Wednesday, April 1, 2026

I'm convinced! Illumina Protein Prep might be a game changer!


Brazenly borrowed from this whitepaper. 

If I have a super power as a person or a scientist, it is that I'm very okay with being wrong. It helps that it happens all the time and the fact that I have friends and a domestic partner who are way way way smarter than me. I'm used to be the dumbest person in the room and I can just discover that I'm wrong.

And boy - was I wrong about this new Illumina Protein Prep thing. 

I thought it was just a repackaging of SomaScan, a product that has had the strangest propensity for avoiding the very simple experiment that would make me stop making fun of it. After a decade I was starting to think that 1) They were doing it just to get on my nerves or 2) They had done it - and aptamer off binding could not be used to estimate a protein concentration in a complex mixture in any meaningful way (translation - it doesn't work). 

But Illumina has been killing it for years and years! We have petabytes full of Illumina short read sequencing data all over the world. Sure, you could argue they missed the long read sequencing bandwagon and that is a little weird. But a behemoth of an organization like that has the money and the people to avoid becoming complacent.

So when Illumina acquired whatever SomaScan had changed their name to that month, you had to think "wait. maybe there IS something to it!" 

And here I sit while turning a TOF after a power outage that caused me to miss the last day of a conference. Embarrassed and corrected.

The A problem with aptamers is that they are only linear within an EXTREMELY narrow linear dynamic range. If sample A has x target and sample B has 2x target, you can basically see that difference. If sample C has 10x target, you're probably okay, but you're at the end of the dynamic range. If sample D has 1,000,000,0000x more protein, you get about the same value as sample C. More on that and other problems with aptamers here. 
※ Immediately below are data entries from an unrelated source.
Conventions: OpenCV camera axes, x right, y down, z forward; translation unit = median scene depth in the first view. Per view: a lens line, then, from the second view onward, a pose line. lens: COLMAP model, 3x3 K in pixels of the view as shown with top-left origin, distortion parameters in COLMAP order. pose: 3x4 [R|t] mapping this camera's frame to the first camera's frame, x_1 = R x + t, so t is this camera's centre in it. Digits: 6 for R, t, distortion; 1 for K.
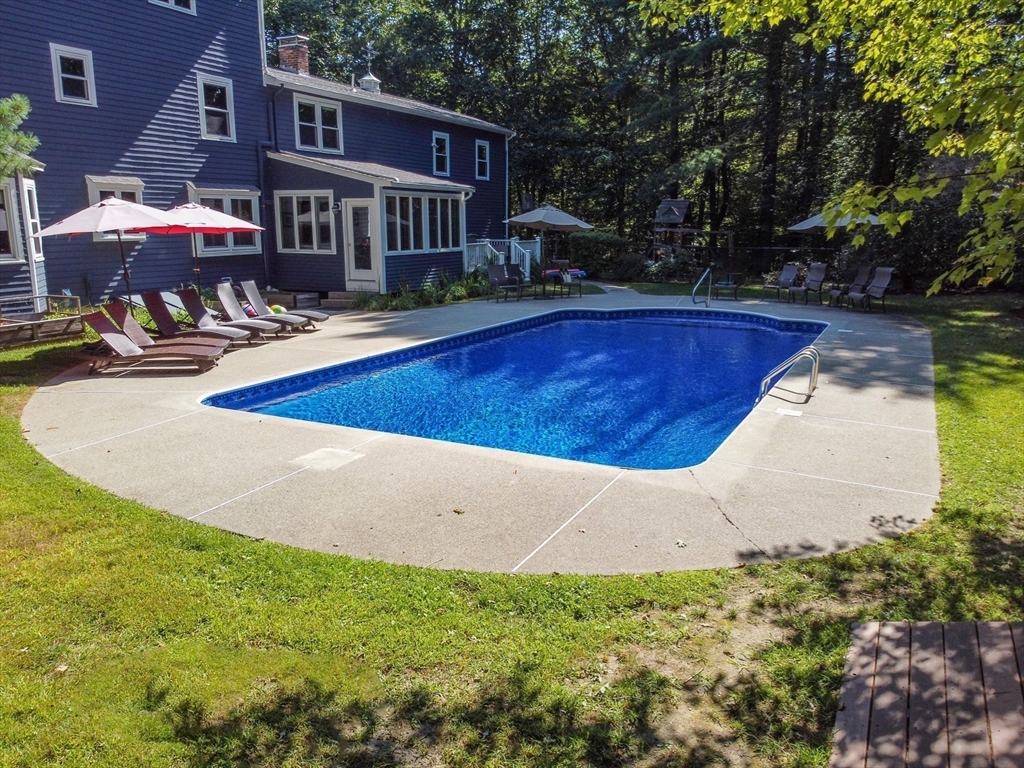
lens RADIAL K [[778.4, 0, 512.5], [0, 778.4, 383.0], [0, 0, 1]] dist [-0.005029, -0.005841]
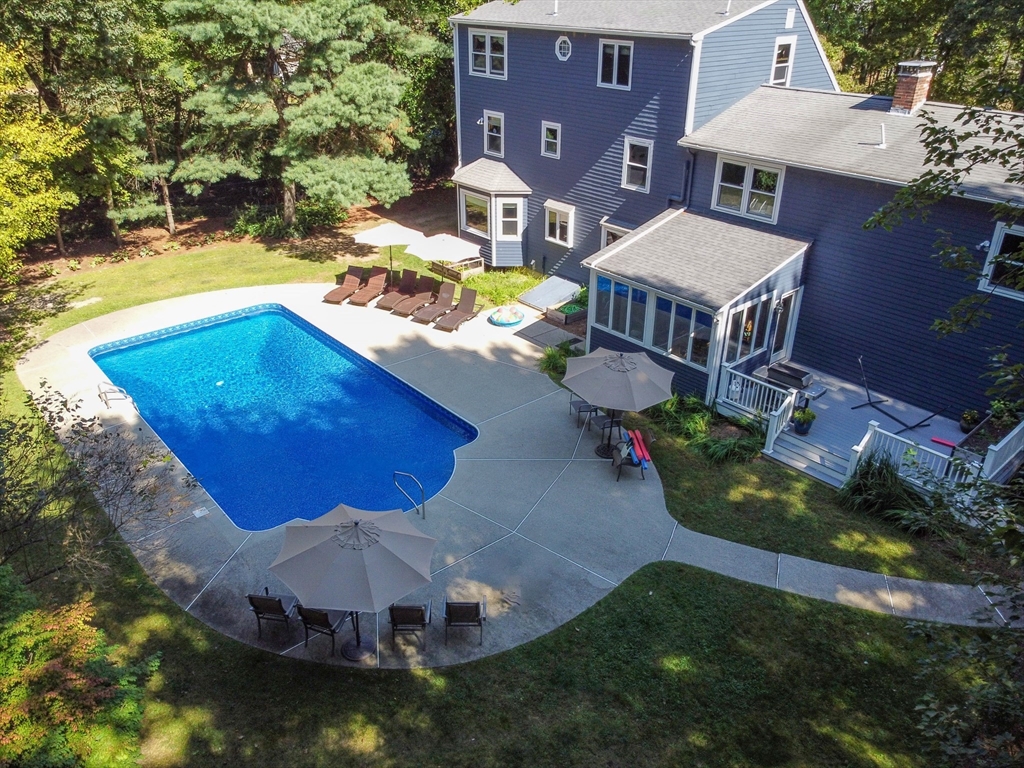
lens RADIAL K [[778.4, 0, 512.4], [0, 778.4, 385.2], [0, 0, 1]] dist [-0.005029, -0.005841]
pose [[-0.370325, 0.425405, -0.825766, 0.848655], [-0.197837, 0.832454, 0.517573, -0.663925], [0.907590, 0.355037, -0.224118, 1.233263]]
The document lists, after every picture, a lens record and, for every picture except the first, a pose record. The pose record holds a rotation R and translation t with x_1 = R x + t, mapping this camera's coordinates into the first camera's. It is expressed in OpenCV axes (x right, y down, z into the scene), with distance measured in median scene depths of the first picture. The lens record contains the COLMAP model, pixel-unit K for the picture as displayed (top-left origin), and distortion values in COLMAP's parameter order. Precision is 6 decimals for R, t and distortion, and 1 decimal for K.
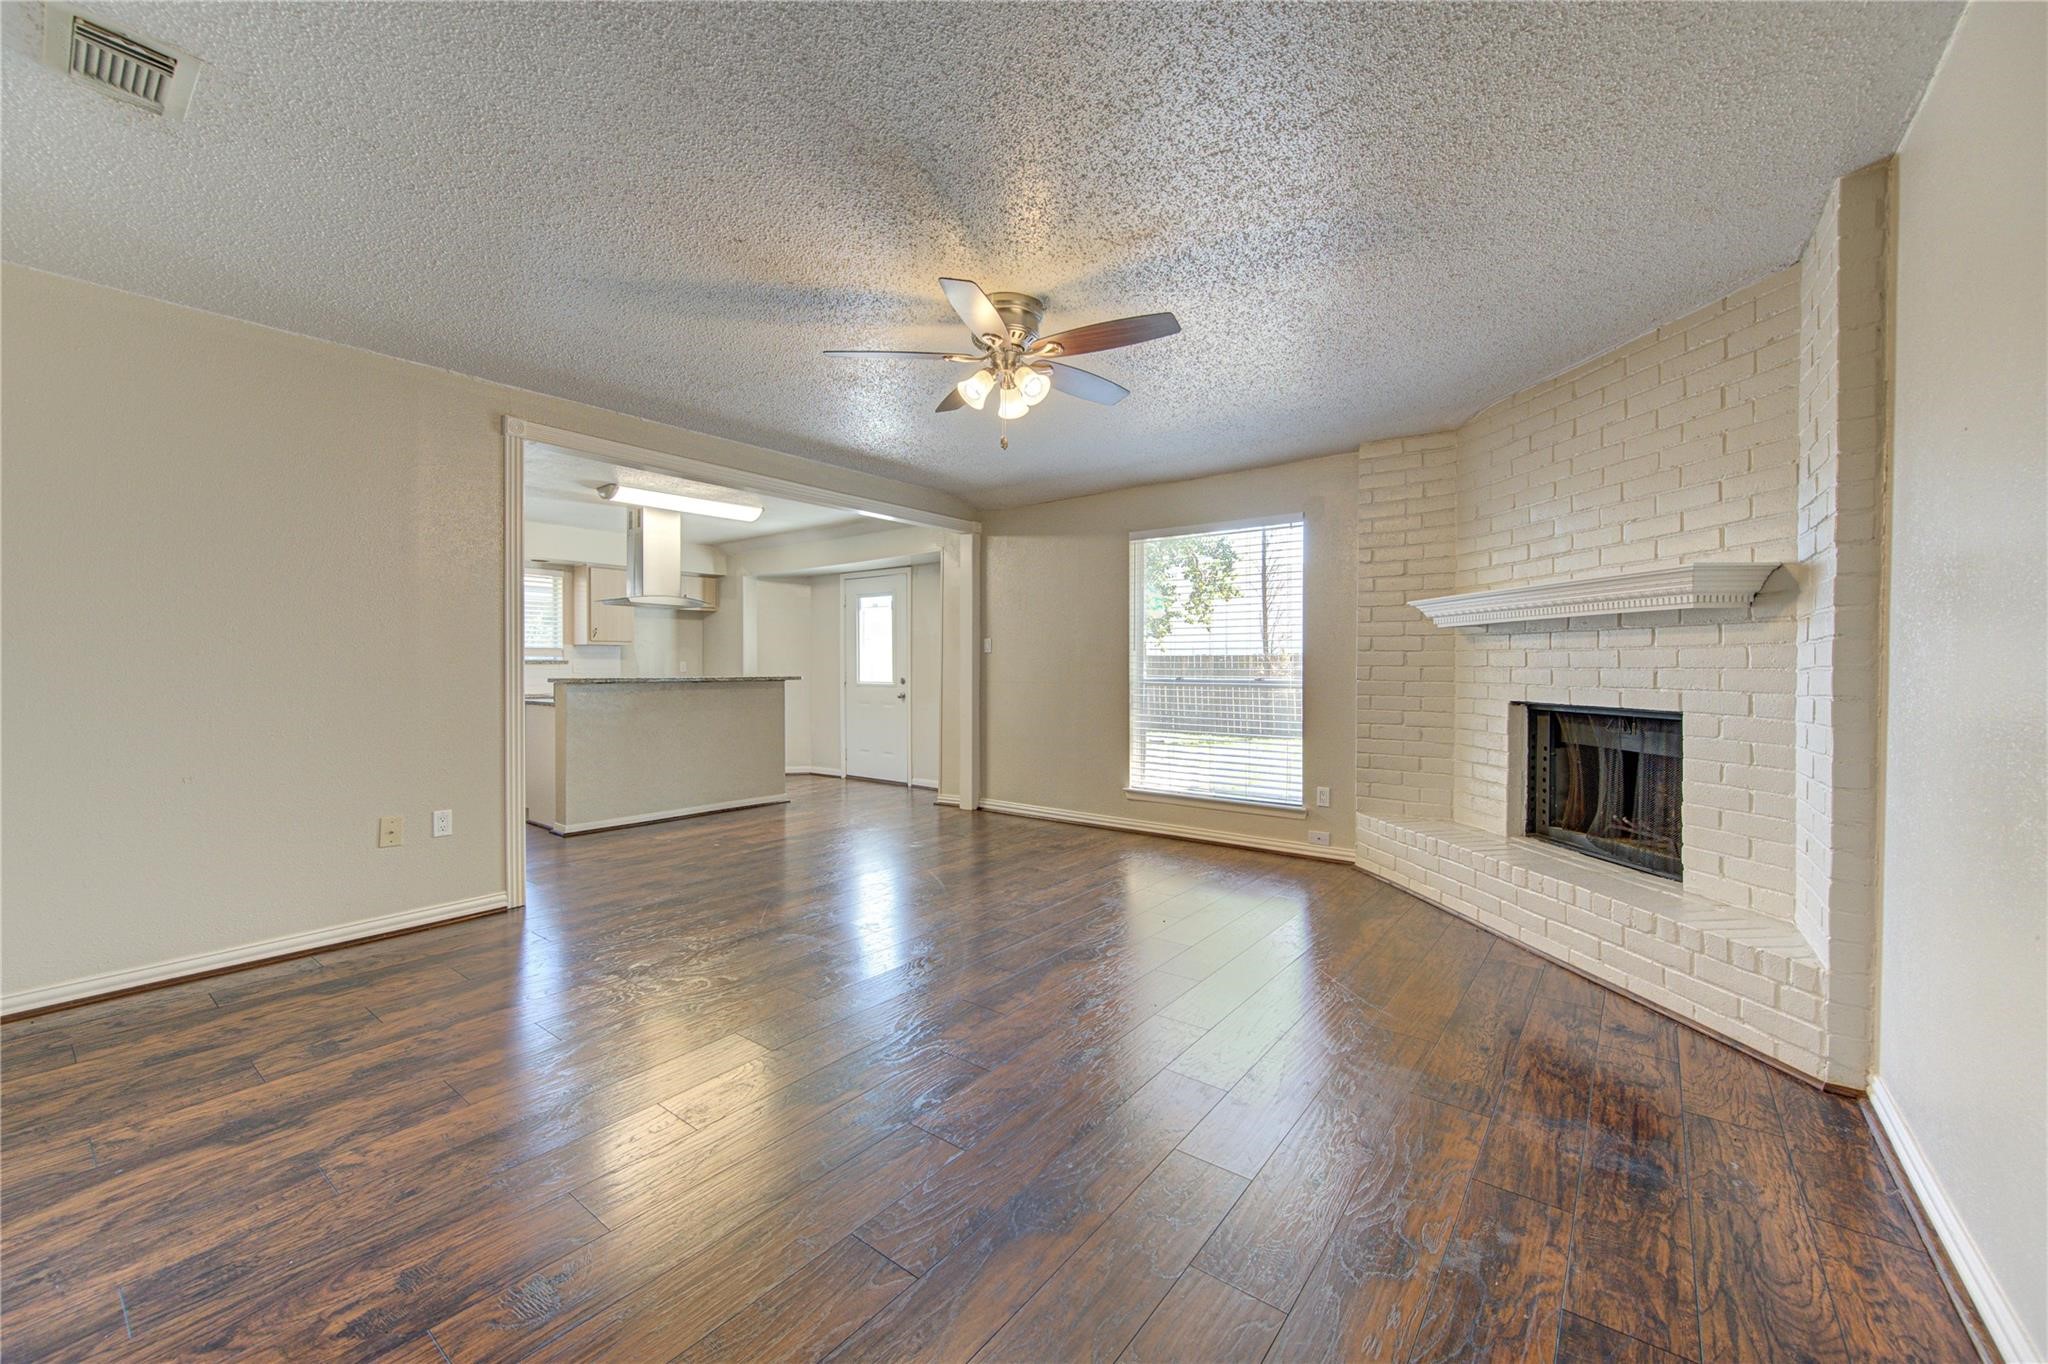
lens RADIAL K [[810.8, 0, 1036.0], [0, 810.8, 678.6], [0, 0, 1]] dist [-0.009559, 0.000223]
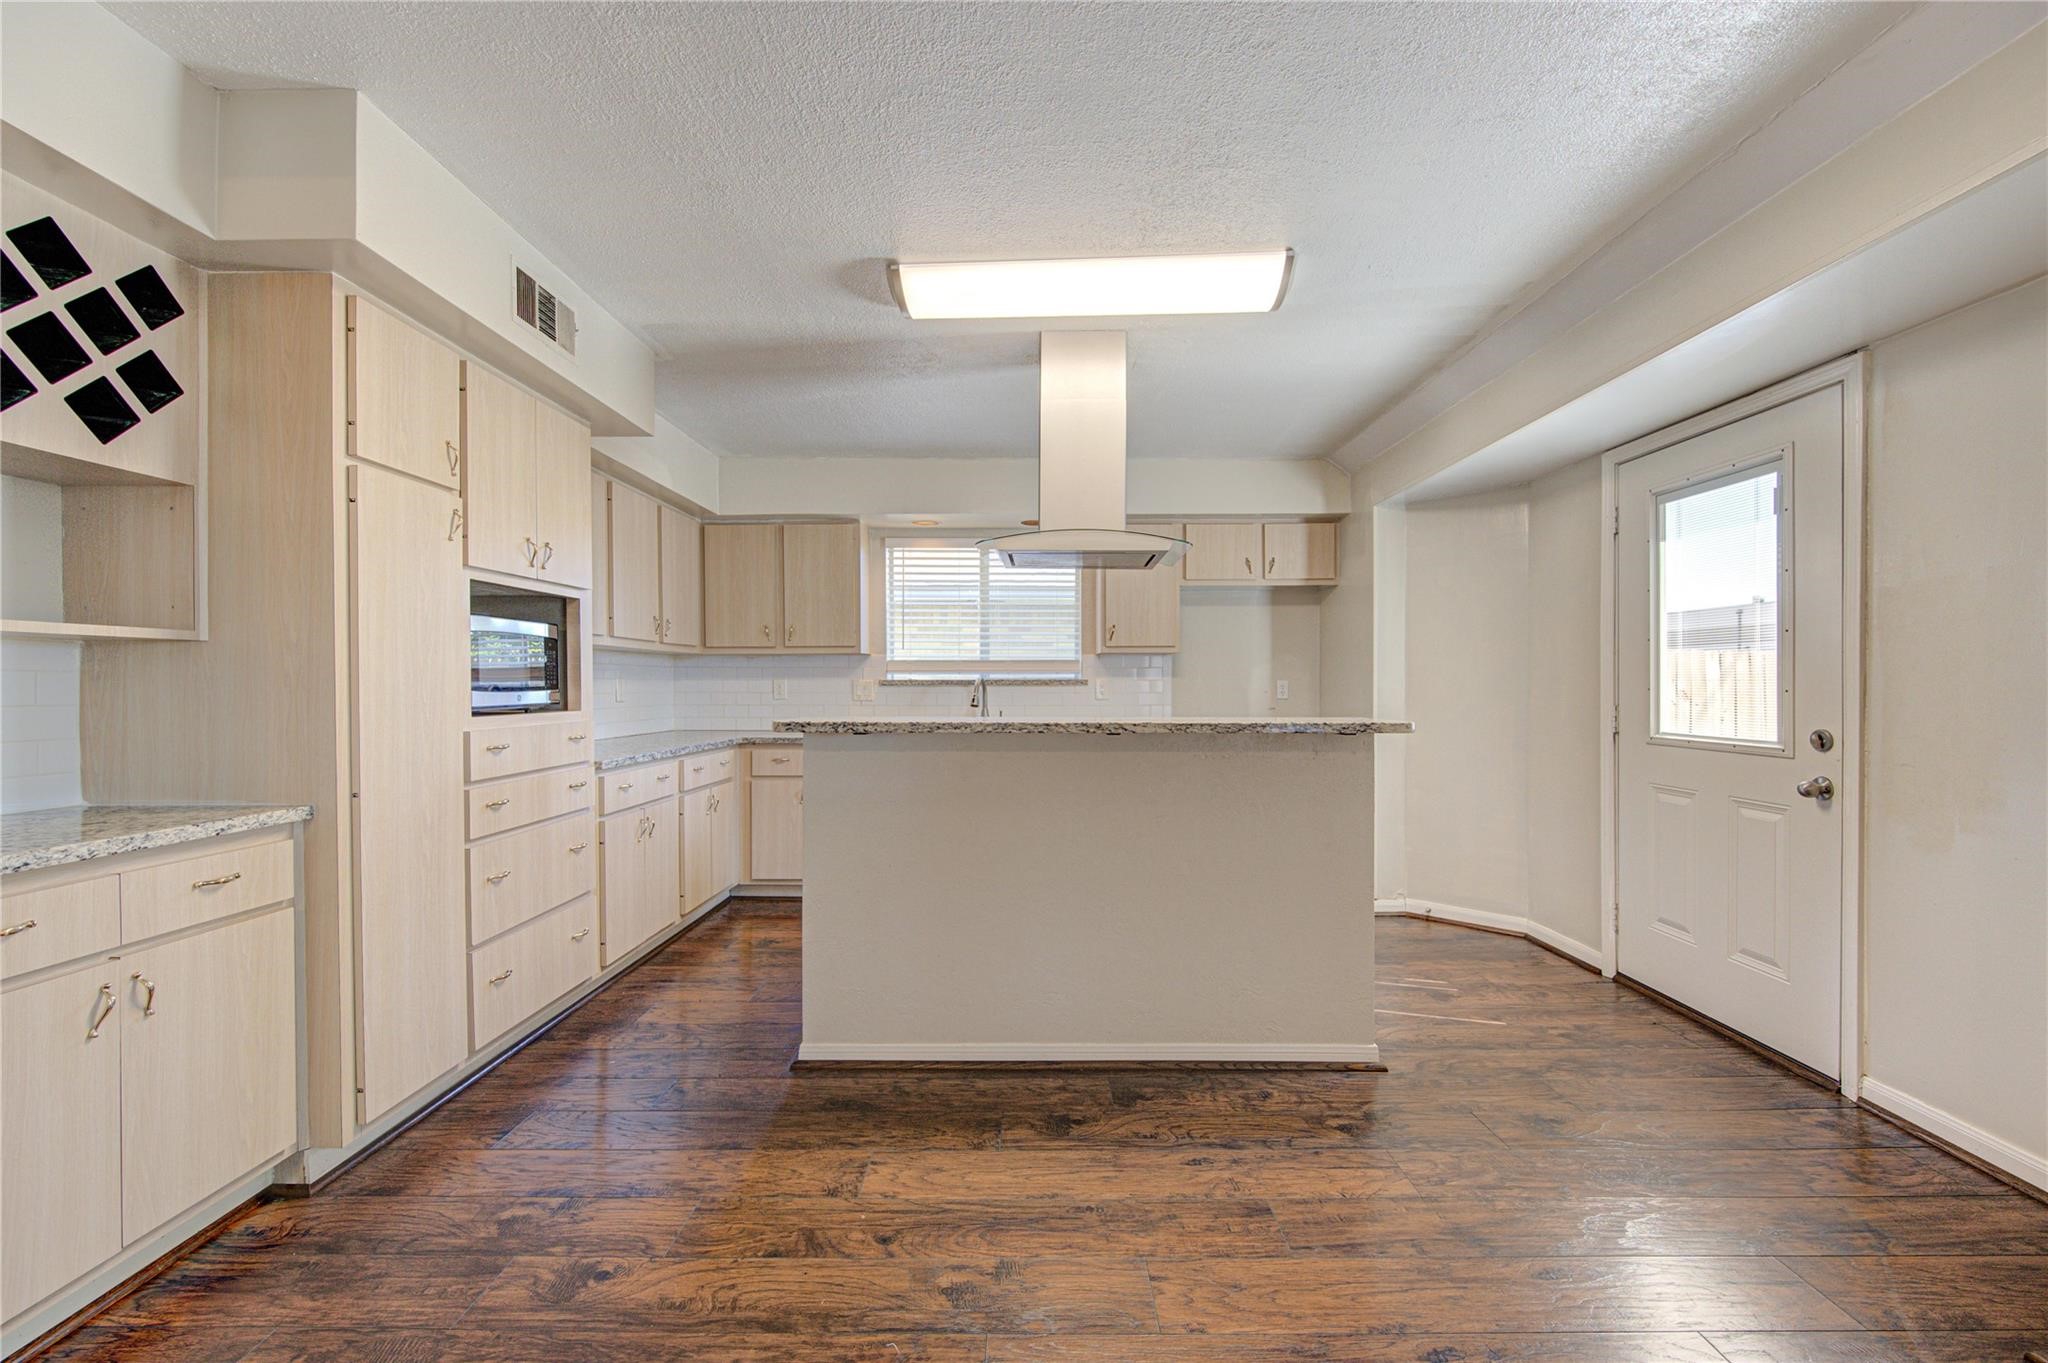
lens RADIAL K [[820.5, 0, 1021.1], [0, 820.5, 688.3], [0, 0, 1]] dist [-0.005068, 0.000296]
pose [[0.600116, 0.006922, -0.799883, -0.113597], [-0.016837, 0.999850, -0.003980, -0.013168], [0.799736, 0.015856, 0.600143, 0.652321]]
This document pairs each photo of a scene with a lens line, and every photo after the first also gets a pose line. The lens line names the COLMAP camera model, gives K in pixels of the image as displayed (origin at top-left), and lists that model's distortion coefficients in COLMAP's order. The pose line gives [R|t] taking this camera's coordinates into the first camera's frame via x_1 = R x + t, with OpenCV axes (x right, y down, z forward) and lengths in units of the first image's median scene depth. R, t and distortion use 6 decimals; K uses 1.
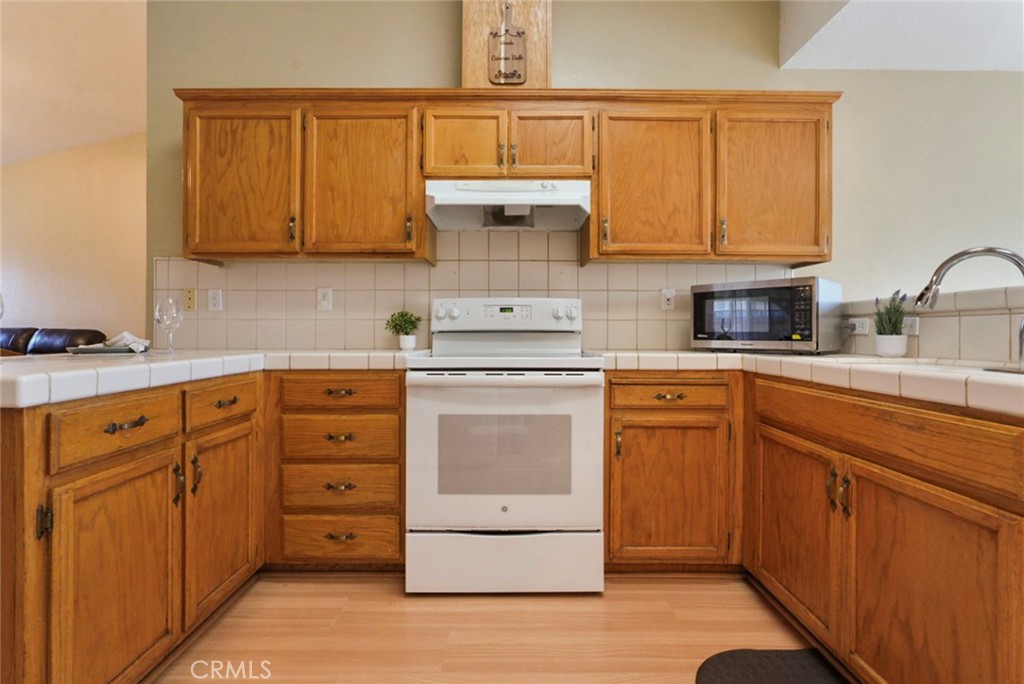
lens RADIAL K [[452.8, 0, 510.9], [0, 452.8, 332.6], [0, 0, 1]] dist [-0.020713, 0.012844]
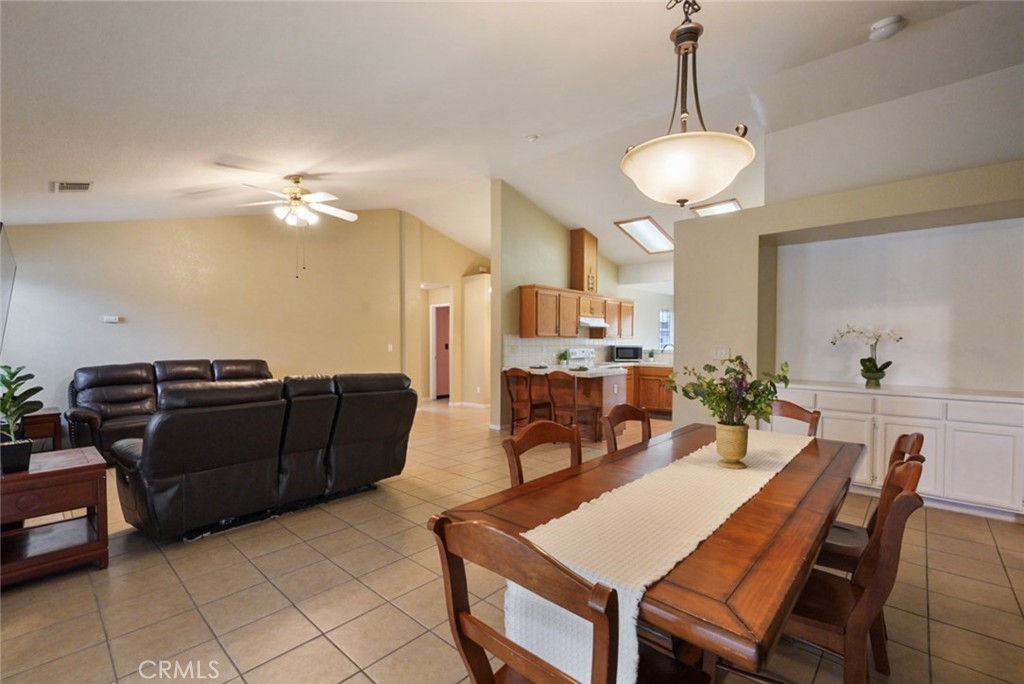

This new product is so much more than the original product it was based on - because after you have your aptamer readout you NOW do NGS sequencing on tags on those aptamers. And then you do the quantification off of the NGS readout! By counting the reads! And we all know that there is no better way of doing quantification than counting things. And if there is, it's probably counting an indirect measurement of an indirect measurement. Wait. Didn't we do something like that before? 

Okay, but that doesn't fix the linear dynamic range issue of the original measurement. But now you've got rock solid absolutely amazing quan on those narrow measurements, right? 

And this is where I change my mind about this whole thing! 



This group took a good hard look at precision and accuracy in a pile of different ways to do RNASeq, with a special emphasis on low input techniques like scSeq and scNSeq, but lots of work on the bulk as well.

The CVs ARE AMAZING.

Less than 1! Across the board! Okay, fancy mass spec people, tell me how many times that you've reported a CV <1 across an entire dataset. I'd love to say that I only report out proteins with less than 10%, but we use a 20% CV cutoff.

Oh...fuuuuuuuuuuuuuuuck..... they mean CV%, right? Not CV 1 = 100%??

Oh. So...a CV of 1 is a CV% of 100%. Right. So I'm going to puke. Hey! And the new TIMSTOF water pumps reset their temperature after a power outage. That's cool. So..I have more time since I have to set my water cooler temperature to the temp written on it in sharpie (25C) and I assume wait for this thing to re-equilibrate...

Okay, so maybe we need to look at these numbers a little more. 


It's hard to see but there is a red line which is a CV of 0.1 or  CV% of 10. As you might notice. They don't often get very close to those numbers. Now, we could argue this is cheating. The maximum number of cells analyzed in each study was used to generate a pseudobulk metric. So this is averaging thousands or tens of thousands of cells. What we need is - yeah! 

This paper - 


Which features a super duper method for improving RNASeq reproducibility in measurements! 
And - ACROSS A GENE they get to 


Around 22 to 24 CV%. Ouch. 

This is where it gets way weirder. My TOF is finally back so I need to go do work, but do you think they're attaching a huge gene to each aptamer? Or do you think they're attaching a single short oligo? I'm no expert, but I suspect it's the former and this is like global proteomics CV% on a single peptide compared to across a protein. The numbers get better when you've got a higher sequence coverage.

I'll be honest, I started out this post as an April Fool's joke, but it turned out that I learned a lot. 

I'm not going to change the title, though. I think that this product will change the game and I don't think it's going to be in a great way. On paper this product looks like it will still not be able return quantitative protein values, and it looks like when it does, the variability in metrics will be worse than the product it is based on due to the difficulty in reproducing the output data consistently. 

We'll see, though. If you are using this product, or have access to it and you want to do the easy and obvious experiment to show me I'm wrong and this works, please reach out. In the meantime I'll still tell every conference audience and every classroom I'm in front of that there is zero evidence that this stuff can quantify a protein.